The Gas Chromatographic (GC) analysis of the residual crude oil showed that
Micrococcus varians demonstrated the highest degree of crude oil degradation
(93.10%) by having the lowest residual crude oil (234.24 from 3395.82 mg L-1)
at the end of the 30 day incubation period. Bacillus badius, Corynebacterium
ulcerans and Corynebacterium amycolatum exhibited biodegradative
capabilities of 89.22, 88.22 and 90.82%, respectively. The high rate of hydrocarbon
degradation by Micrococcus varians could emanate from the massive growth
and enzyme production responses during the growth of the isolate.
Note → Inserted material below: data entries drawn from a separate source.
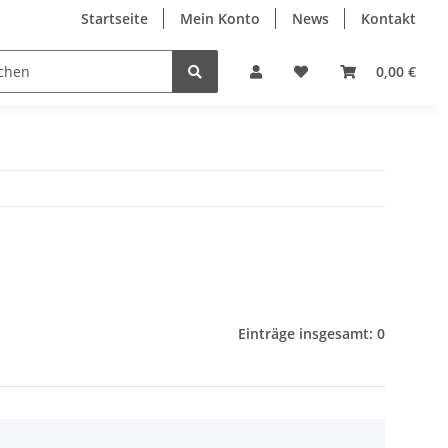
Startseite
Mein Konto
News
Kontakt
0,00 €
Einträge insgesamt: 0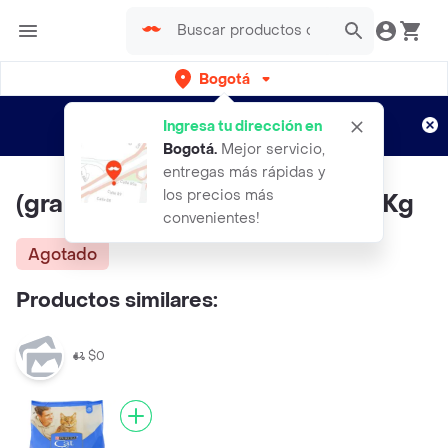
Bogotá
Regístrate
¿Nuevo en Rappi?
y disfruta de
Ingresa tu dirección en
envíos gratis por semanas
Aplican TyC
Bogotá
.
Mejor servicio,
entregas más rápidas y
los precios más
(granel) Agility Gato Adulto X 1 Kg
convenientes!
Agotado
Productos similares:
$0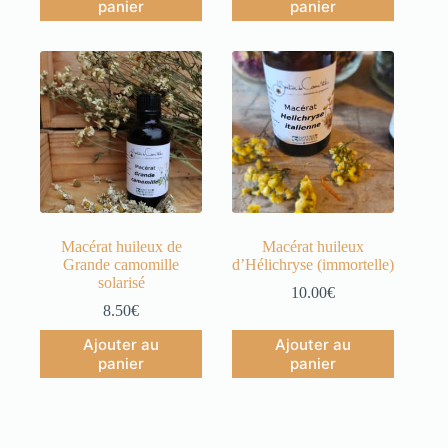
panier
panier
Macérat huileux de
Macérat huileux
Grande camomille
d’Hélichryse (immortelle)
solarisé
10.00
€
8.50
€
Ajouter au
Ajouter au
panier
panier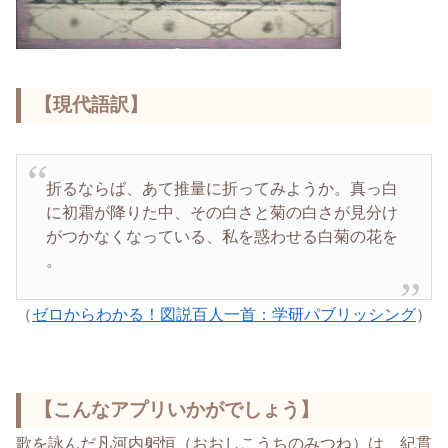
【現代語訳】
折るならば、あて推量に折ってみようか。真っ白
に初霜が降りた中、その白さと菊の白さが見分け
がつかなくなっている、私を惑わせる白菊の花を
。
（
ゼロからわかる！図説百人一首：学研パブリッシング
）
【こんなアプリいかがでしょう】
歌を詠んだ凡河内躬恒（おおしこうちのみつね）は、紀貫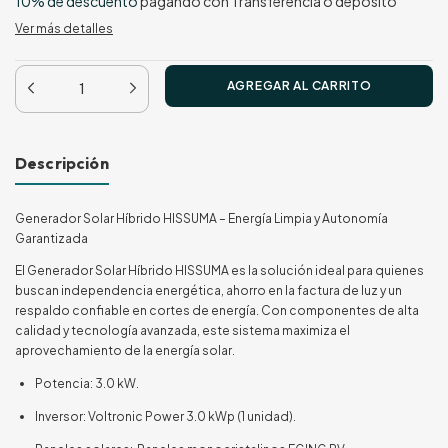
10% de descuento
pagando con Transferencia o depósito
Ver más detalles
Descripción
Generador Solar Híbrido HISSUMA – Energía Limpia y Autonomía
Garantizada
El Generador Solar Híbrido HISSUMA es la solución ideal para quienes
buscan independencia energética, ahorro en la factura de luz y un
respaldo confiable en cortes de energía. Con componentes de alta
calidad y tecnología avanzada, este sistema maximiza el
aprovechamiento de la energía solar.
Potencia: 3.0 kW.
Inversor: Voltronic Power 3.0 kWp (1 unidad).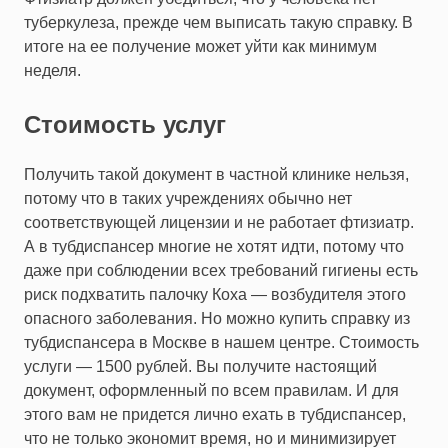
туберкулеза, прежде чем выписать такую справку. В
итоге на ее получение может уйти как минимум
неделя.
Стоимость услуг
Получить такой документ в частной клинике нельзя,
потому что в таких учреждениях обычно нет
соответствующей лицензии и не работает фтизиатр.
А в тубдиспансер многие не хотят идти, потому что
даже при соблюдении всех требований гигиены есть
риск подхватить палочку Коха — возбудителя этого
опасного заболевания. Но можно купить справку из
тубдиспансера в Москве в нашем центре. Стоимость
услуги — 1500 рублей. Вы получите настоящий
документ, оформленный по всем правилам. И для
этого вам не придется лично ехать в тубдиспансер,
что не только экономит время, но и минимизирует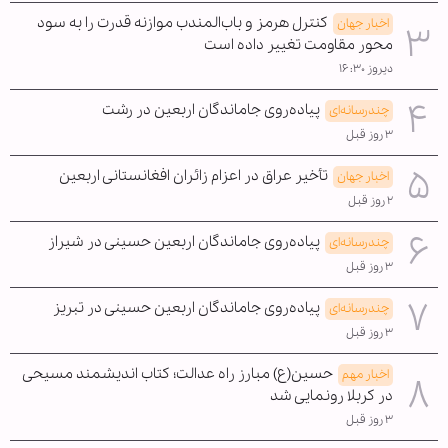
کنترل هرمز و باب‌المندب موازنه قدرت را به سود
اخبار جهان
محور مقاومت تغییر داده است
دیروز ۱۶:۳۰
پیاده‌روی جاماندگان اربعین در رشت
چندرسانه‌ای
۳ روز قبل
تأخیر عراق در اعزام زائران افغانستانی اربعین
اخبار جهان
۲ روز قبل
پیاده‌روی جاماندگان اربعین حسینی در شیراز
چندرسانه‌ای
۳ روز قبل
پیاده‌روی جاماندگان اربعین حسینی در تبریز
چندرسانه‌ای
۳ روز قبل
حسین(ع) مبارز راه عدالت؛ کتاب اندیشمند مسیحی
اخبار مهم
در کربلا رونمایی شد
۳ روز قبل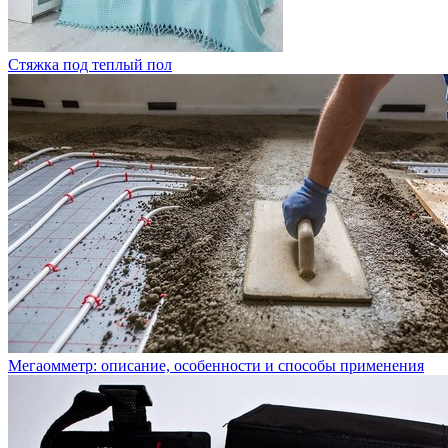
Стяжка под теплый пол
Мегаомметр: описание, особенности и способы применения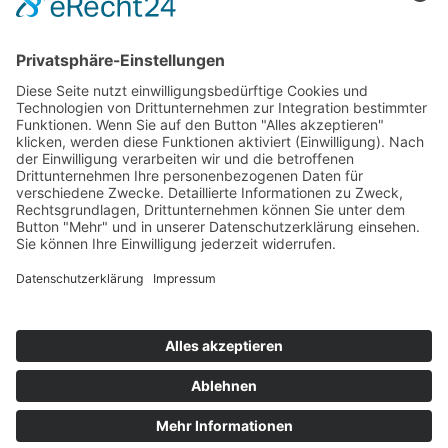
Bericht Zeittraining 2
Startaufstellung Rennen 1
Ergebnis Rennen 1
Original Zeitnahme
Bericht Rennen 1
Nennungsliste Rennen 2
Ergebnis Zeittraining 1
Original Zeitnahme
Bericht Zeittraining 1
Startaufstellung Rennen 2
Ergebnis Rennen 2
Original Zeitnahme
Bericht Rennen 2
Impressum
Datenschutzerklärung
Kontakt
Links
Jahrbuch
Sitemap
Cookie-Einstellungen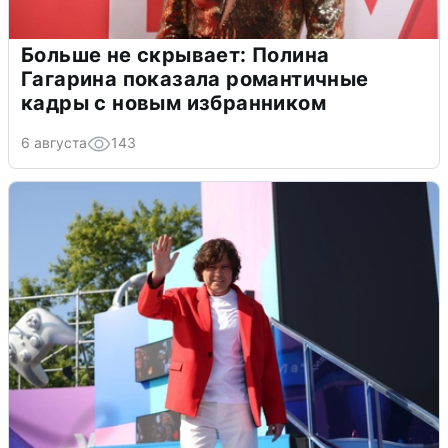
Больше не скрывает: Полина
Гагарина показала романтичные
кадры с новым избранником
6 августа
143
This is supported
by the reports of Bogan and Lamar (1996) which showed
that extracellular enzymes of organisms are produced in response to their growth
From the GC analysis of residual hydrocarbon present in the microcosms, the
biodegradation rates of the Micrococcus varians (73.78%) and Corynebacterium
amycolatum (75.85%) were less compared to the biodegradation rates in the
liquid media (93.10 and 90.82%, respectively). This might be due to the bioavailability
of the crude oil to the organisms. The bioavailability of hydrocarbons has been
shown to greatly affect the extent of biodegradation of the hydrocarbons due
to sorption onto soil particles (Leahy and Colwell, 1990).
The bacterial consortium showed a degradation percentage (76.98%) of degradation
of crude oil after 30 days of incubation.
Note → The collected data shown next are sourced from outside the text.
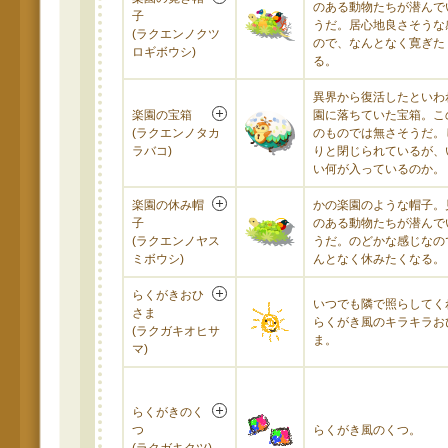
のある動物たちが潜んで
子
うだ。居心地良さそうな
(ラクエンノクツ
ので、なんとなく寛ぎた
ロギボウシ)
る。
異界から復活したといわ
楽園の宝箱
園に落ちていた宝箱。こ
(ラクエンノタカ
のものでは無さそうだ。
ラバコ)
りと閉じられているが、
い何が入っているのか。
楽園の休み帽
かの楽園のような帽子。
子
のある動物たちが潜んで
(ラクエンノヤス
うだ。のどかな感じなの
ミボウシ)
んとなく休みたくなる。
らくがきおひ
いつでも隣で照らしてく
さま
らくがき風のキラキラお
(ラクガキオヒサ
ま。
マ)
らくがきのく
つ
らくがき風のくつ。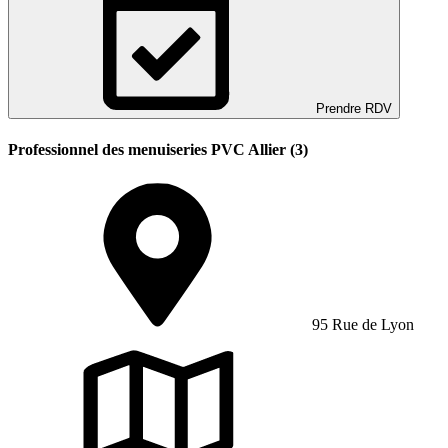
Prendre RDV
Professionnel des menuiseries PVC Allier (3)
95 Rue de Lyon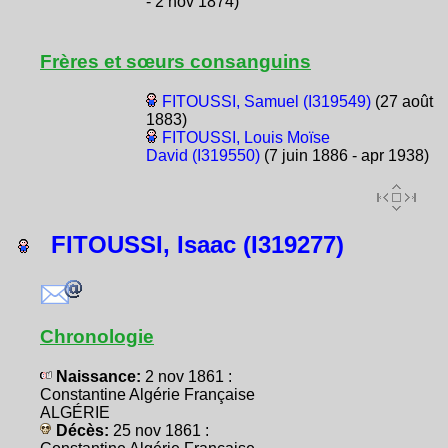
- 2 nov 1874)
Frères et sœurs consanguins
FITOUSSI, Samuel (I319549)
(27 août
1883)
FITOUSSI, Louis Moïse
David (I319550)
(7 juin 1886 - apr 1938)
FITOUSSI, Isaac (I319277)
Chronologie
Naissance:
2 nov 1861 :
Constantine Algérie Française
ALGÉRIE
Décès:
25 nov 1861 :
The isolates had good growth on anthracene and engine oil as hydrocarbon substrates
while they exhibited poor growth on the other hydrocarbons tested. The engine
oil is a mixture of alkanes and it contains heavy chains (C18-C40).
The alkanes are the most abundant compounds and are simpler to oxidize. Aliphatic
hydrocarbons are degraded with greater speed but the key step involves oxidation
of the molecule to increase their solubility (Silva et
al., 2006). Biodegradation rates have been shown to be highest for the
saturates, followed by the light aromatics, with high-molecular-weight aromatics
and polar compounds exhibiting extremely low rates of degradation (Leahy
and Colwell, 1990).
An effective degradation of crude oil would require simultaneous action of several metabolically versatile microorganisms with favourable environmental conditions such as pH, temperature and availability of nutrients. The high nitrogen content is a major factor that contributes to the degradation of hydrocarbon in composts. The organisms isolated in the course of this study showed appreciable degree of degradation of the crude oil used. The natural microbial community of the compost soil includes a variety of microorganisms that can degrade, alone or together, most crude oil components. Thus, bioremediation of oil polluted fields could be achieved using indigenous hydrocarbon utilizers of the compost soil and the process could be enhanced by supplementing the polluted environment with compost.